**PASSAGE SHOWN**.
This is simple  . . . and valid.  But, it would take a lot more complexity and thought before this little GridGraph SoundMachine produces compelling music. Plus, this Circuit Board example requires sooo much logic and computation. There should be a less expensive solution.

Beside sophisticated Distance Models, Reverb Algorithms, and scriptable Buffer Streamed Readers, BlueRipple offers the ability to import a complete 3D audio scene encoded into a mutichannel file.  Richard Furse writes,“With Rapture 3D, you can actually place the user in the overall game scene, with an extent, in a similar way to  sources.  The user can walk around and through them!” Here’s the workflow which is almost identical to the workflow for 360 video.

To prepare 16 channel beds in Reaper . . .

1- Upsample existing B-format recordings to 16 channels with BRS Harpex  (there are upsamplers to bring just about any audio channel-format, 5.1, quad, stereo, etc up to 16 channels)
2- (and/or) Place discreet monophonic audio clips into the 16 channel 360 spatial field.

**WHAT YOU WILL DO**. From the BlueRipple audio text, copy out the portion that starts at the words "This is simple" and stops after "less expensive solution.". Keep every word and mark unchanged.

**DATA EXCERPTS**.
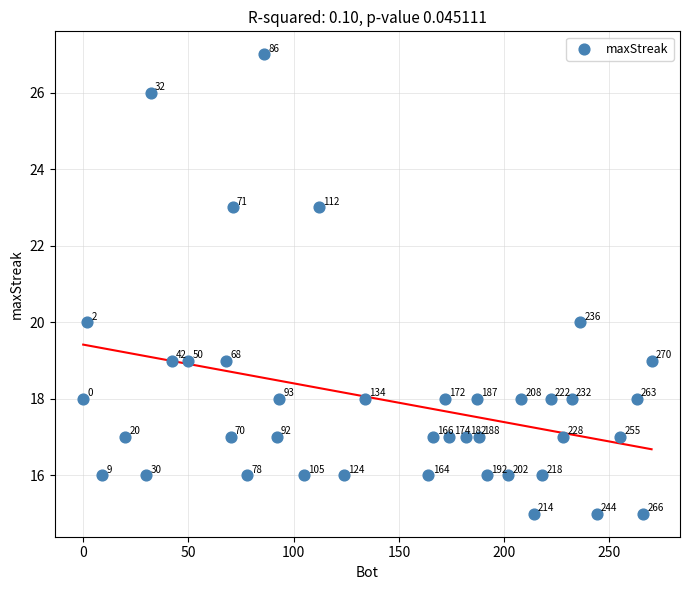

What is the range of X values (max minus min)?

270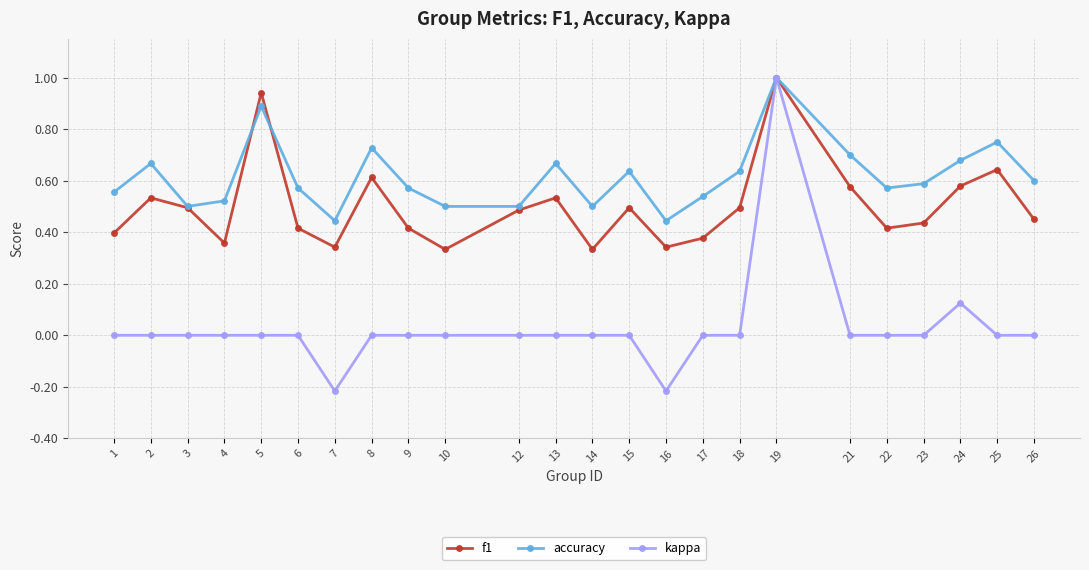

What is the greatest value displayed?

1.0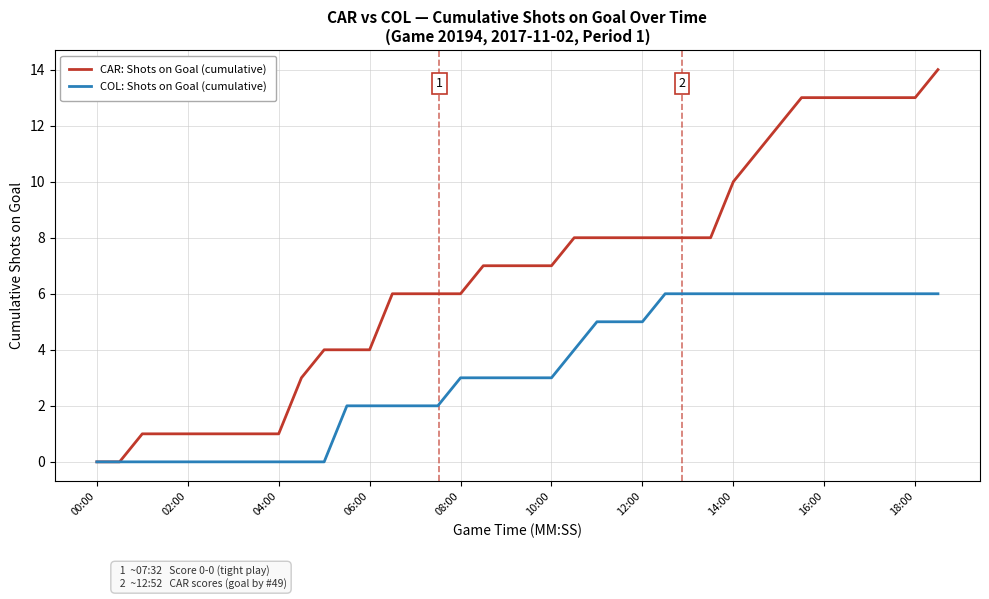

List the series in order of their overall mean, lowest first.

COL: Shots on Goal (cumulative), CAR: Shots on Goal (cumulative)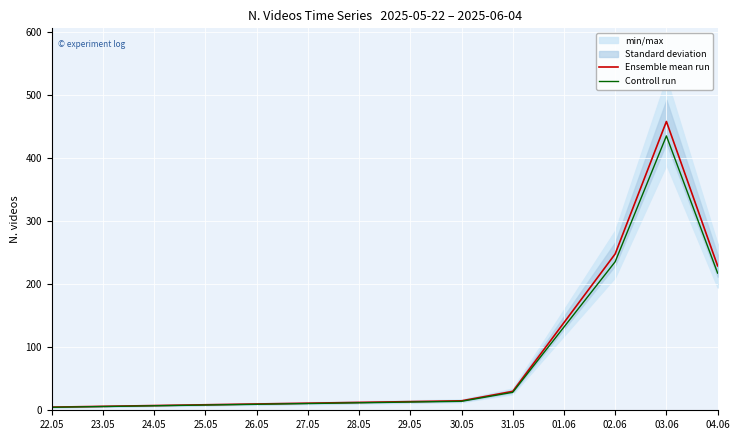

Is the value of Controll run at 31.05 greater than the value of Ensemble mean run at 03.06?

No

**TASK ANSWER**.
This is simple  . . . and valid.  But, it would take a lot more complexity and thought before this little GridGraph SoundMachine produces compelling music. Plus, this Circuit Board example requires sooo much logic and computation. There should be a less expensive solution.